The ravages of time and the shrapnel lodged in my brain prevents me from remembering exactly who was being zinged in the following example, but one of the best openings to a record review I ever read went something like, 'If [band] didn’t exist, it would be totally unnecessary to invent them.' It popped into my head while taking in Evil Power, the fourth album by Chicago metalheads Lair Of The Minotaur, except in their case it’s more like: if Lair Of The Minotaur didn’t exist, it would be necessary to invent them, but only for music journalists who need a readymade example of how metal is funny and cute and not really to be taken seriously.

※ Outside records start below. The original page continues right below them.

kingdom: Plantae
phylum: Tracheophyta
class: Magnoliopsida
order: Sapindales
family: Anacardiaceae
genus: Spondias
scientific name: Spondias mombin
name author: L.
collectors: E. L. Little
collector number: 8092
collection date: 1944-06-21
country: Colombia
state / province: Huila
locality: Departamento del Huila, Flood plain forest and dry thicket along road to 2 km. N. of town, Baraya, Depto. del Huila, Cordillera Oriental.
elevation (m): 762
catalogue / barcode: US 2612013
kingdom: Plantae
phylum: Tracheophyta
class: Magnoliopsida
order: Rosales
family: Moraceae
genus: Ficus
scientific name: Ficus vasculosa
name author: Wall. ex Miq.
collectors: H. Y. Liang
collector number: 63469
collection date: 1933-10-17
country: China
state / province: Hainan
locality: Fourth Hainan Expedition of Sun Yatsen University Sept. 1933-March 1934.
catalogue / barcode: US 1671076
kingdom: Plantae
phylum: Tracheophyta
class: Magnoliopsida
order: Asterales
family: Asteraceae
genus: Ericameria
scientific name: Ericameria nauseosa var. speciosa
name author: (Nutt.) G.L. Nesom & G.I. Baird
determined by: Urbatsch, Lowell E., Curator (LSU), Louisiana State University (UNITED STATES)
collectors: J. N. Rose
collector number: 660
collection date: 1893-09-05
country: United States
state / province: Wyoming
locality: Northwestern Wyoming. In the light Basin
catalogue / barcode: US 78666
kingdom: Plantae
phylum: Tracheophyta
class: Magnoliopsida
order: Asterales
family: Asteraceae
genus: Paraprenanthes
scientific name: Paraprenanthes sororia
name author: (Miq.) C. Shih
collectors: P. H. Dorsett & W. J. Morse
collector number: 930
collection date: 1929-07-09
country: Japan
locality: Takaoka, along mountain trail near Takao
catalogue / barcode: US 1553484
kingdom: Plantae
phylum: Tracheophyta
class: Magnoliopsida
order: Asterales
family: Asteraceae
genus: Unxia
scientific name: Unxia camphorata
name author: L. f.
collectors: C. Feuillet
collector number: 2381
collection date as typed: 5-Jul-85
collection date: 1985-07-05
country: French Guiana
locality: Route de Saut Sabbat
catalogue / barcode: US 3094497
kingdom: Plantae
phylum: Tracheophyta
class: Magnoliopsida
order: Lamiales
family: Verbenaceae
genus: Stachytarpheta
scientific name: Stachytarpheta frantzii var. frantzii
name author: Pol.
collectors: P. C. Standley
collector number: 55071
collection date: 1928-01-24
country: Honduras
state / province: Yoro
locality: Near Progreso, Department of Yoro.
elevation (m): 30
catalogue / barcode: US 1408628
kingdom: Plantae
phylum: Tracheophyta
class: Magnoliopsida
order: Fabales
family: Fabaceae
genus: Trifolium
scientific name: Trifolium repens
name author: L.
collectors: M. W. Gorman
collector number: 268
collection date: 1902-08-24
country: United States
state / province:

I appreciate that this is largely not the fault of the band itself, but the press that they got off the back of their (pretty decent) 2008 album War Metal Battle Master was pretty much wall-to-wall lazy, condescending trash. You could tell it was penned by people who didn’t much care for metal, just its iconography and ability to act as the butt of jokes, from the fact that everyone regurgitated the press release titbit about them having a burger named after them at a restaurant in their home city. (To be fair, it sounds pretty nice.)
Reviewer-reviewing aside, Evil Power is an album with occasional moments of pretty great-ness that, all ends up, doesn’t suggest that LOTM are going to make the proverbial step up from metal cultism to big league ballin’ – the one that Mastodon have more or less accomplished since signing to a major, and the one people have chatted idly about with regards to High On Fire. It does have something over the new album by the latter, certainly, in that its production is treetrunk-thick and the work of someone who knows heavy metal sonics inside out. Sanford Parker, Chi-town knobtwiddler to all manner of fine independent sluggers, is the man to praise, as he often is.
Interestingly, though, Parker buffs the trio’s chugging – faster than Southern sludge, slower than Bay Area thrash, on nodding terms with both – in a way that emphasises LOTM’s passing similarities to Lamb Of God and other bands that got called ‘New Wave Of American Heavy Metal’ for a hot minute. Certainly, there’s no real reason why a whole album of tracks like ‘Hunt And Devour’ (uninspiring as this would be) couldn’t catapult our charges onto a midday slot at Ozzfest. That and a record label with a very big pile of money. (As The Grind-House is LOTM’s own label, the band having previously recorded for Southern Lord, this isn’t likely for the foreseeable.)
When Evil Power is at its most whacked-out, like the pigsqueal flirtation with black metal ‘Goatstorm’ (moreover, the album’s highlight), it goes some way to separating them from the sump. The spoken word vocals on ‘Death March Of the Conquerors’, the album’s closing track (a brief album it is too, 11 songs in just over half an hour), offset the slow, leaden rumble rather neatly too. ‘Let’s Kill These Motherfuckers’ is growly and bearish enough to recall the majesty of Scissorfight’s ‘American Cloven Hoof Blues’ – a no-foolin’ unsung classic of the last decade of metal, while I’m here – so for this reviewer at least, that guarantees LOTM some goodwill.
Metal enthusiast or not, you might well have cast your eye over the songtitles I’ve mentioned and raised an eyebrow. In seemingly attempting to tap into the bravado and grand guignol that has traditionally powered the genre, LOTM have cooked up what comes off like the product of a ‘random metal songtitle’ generator, an extreme herein being reached with ‘Riders Of Skullhammer, We Ride The Night’. Singer and guitarist Steve Rathbone spent much of the Nineties in ribald grindcore band 7000 Dying Rats, which does mean that if he now presents something that may or may not be an attempt at a joke, most people will assume it’s a joke.
It is, of course, perfectly possible for metal to make with the funny and still be great, and from time to time on Evil Power Lair Of The Minotaur hit a spot sweet enough to suggest they might make a legit banger of an album one day. Right now, though, with High On Fire and Black Breath and Nachtmystium and Midnight and Coffins and Salute and The Gates Of Slumber and a bunch of others unscrambling the puritanical metal code in ripping fashion, it’s hard to get truly excited about these guys.